VFW Post 2591 honors World War II veterans on V-E Day

May 9, 2013

May 8, 1945, officially marked the end of World War II in Europe and is known a V-E (Victory in Europe) Day. Members of Veterans of Foreign Wars Post 2591 wanted to pay tribute to veterans who served not only in Europe, but during the entire war.

Gary Gill, post service officer, led a short program on Wednesday with six World War II veterans in attendance. Gill, a Vietnam veteran, used to talk to his father, a World War II veteran, about the wars they fought in. They’d look through old yearbooks and discuss who went in the service and who didn’t.

His father would say, “I guess that’s one of the big differences between your generation and my generation. We never asked that question because we all served.”

Charlie Bell, of Sedalia, was 18 when he went into the Army. He served from 1943 to 1945 in Europe with the 25th Reconnaissance Cavalry as a gunner on a light tank. Before he joined the service, he had never been out of Missouri.

“Most people don’t realize all of us were real young.
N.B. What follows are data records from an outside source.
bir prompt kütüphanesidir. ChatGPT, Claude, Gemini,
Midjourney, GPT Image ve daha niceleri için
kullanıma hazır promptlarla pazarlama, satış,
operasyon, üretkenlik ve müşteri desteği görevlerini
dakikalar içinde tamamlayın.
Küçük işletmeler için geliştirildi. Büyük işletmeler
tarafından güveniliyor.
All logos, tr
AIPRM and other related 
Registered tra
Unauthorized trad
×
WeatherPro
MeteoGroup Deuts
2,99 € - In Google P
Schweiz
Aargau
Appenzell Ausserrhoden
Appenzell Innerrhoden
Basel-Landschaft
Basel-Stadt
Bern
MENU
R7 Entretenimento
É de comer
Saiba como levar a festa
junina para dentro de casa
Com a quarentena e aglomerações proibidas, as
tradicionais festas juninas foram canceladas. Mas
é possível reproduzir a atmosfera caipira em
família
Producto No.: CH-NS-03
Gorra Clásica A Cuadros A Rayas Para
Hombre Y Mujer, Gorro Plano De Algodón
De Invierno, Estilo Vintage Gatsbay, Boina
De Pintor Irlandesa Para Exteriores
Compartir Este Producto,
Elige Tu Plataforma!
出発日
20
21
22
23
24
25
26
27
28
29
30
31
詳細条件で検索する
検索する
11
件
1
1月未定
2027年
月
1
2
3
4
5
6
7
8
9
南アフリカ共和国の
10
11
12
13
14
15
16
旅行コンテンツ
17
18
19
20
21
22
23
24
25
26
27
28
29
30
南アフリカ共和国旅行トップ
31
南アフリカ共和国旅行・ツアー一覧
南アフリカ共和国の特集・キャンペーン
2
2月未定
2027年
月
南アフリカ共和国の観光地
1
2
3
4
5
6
When they took us in, they didn’t tell you where you was going, how long you were going to be there and that we can keep you as long as we need you,” he said. “I went and I’m glad I got through it.”

Marion Schmidt, of Sedalia, was 23 when he went into the service. He was a combat infantryman in a mortar platoon with the 20th Armored Division in Europe. The reason he attended the program was, “I wanted to see some of the other fellows who were in the war with me,” he said.

Otis Thomas, of Sedalia, is a Marine Corps veteran who served in the South Pacific and fought in Japan. His unit was relieved when they heard the war in Europe had ended.

“We were going to get some help finally in the Pacific,” he said. He served from 1943 to 1946.

Dick Crawford, a Navy gunner’s mate, served aboard the USS Haggard in the South Pacific for a little over two years.

“On April 29, 1945, we got hit by kamikazes just south of Okinawa and I was one of the survivors,” he said.

George Whitman, of Sedalia, was a mechanic in the Navy. He served from 1942 to 1945 and spent most of his time in South America. When he went into the service, he had never been out of Florida. He recalled once he left, he saw snow for the first time.

Leo Richards served with the Army in Europe from 1941 to 1945. He made it as far as Berlin.

“The reason I came was to see these fellows right here,” he said.

The men reminisced about their war adventures and talked about everything from their first train ride to basic training to being in battle.

“The appreciation that we have for your service, the things that you did for us. It could be a totally different world,” Gill said. “Tom Brokaw hit it square. You guys are the greatest generation and we appreciate everything. That’s why we wanted to have a remembrance today with V-E Day.”

The post plans to have another ceremony in December to mark the anniversary of the bombing of Pearl Harbor.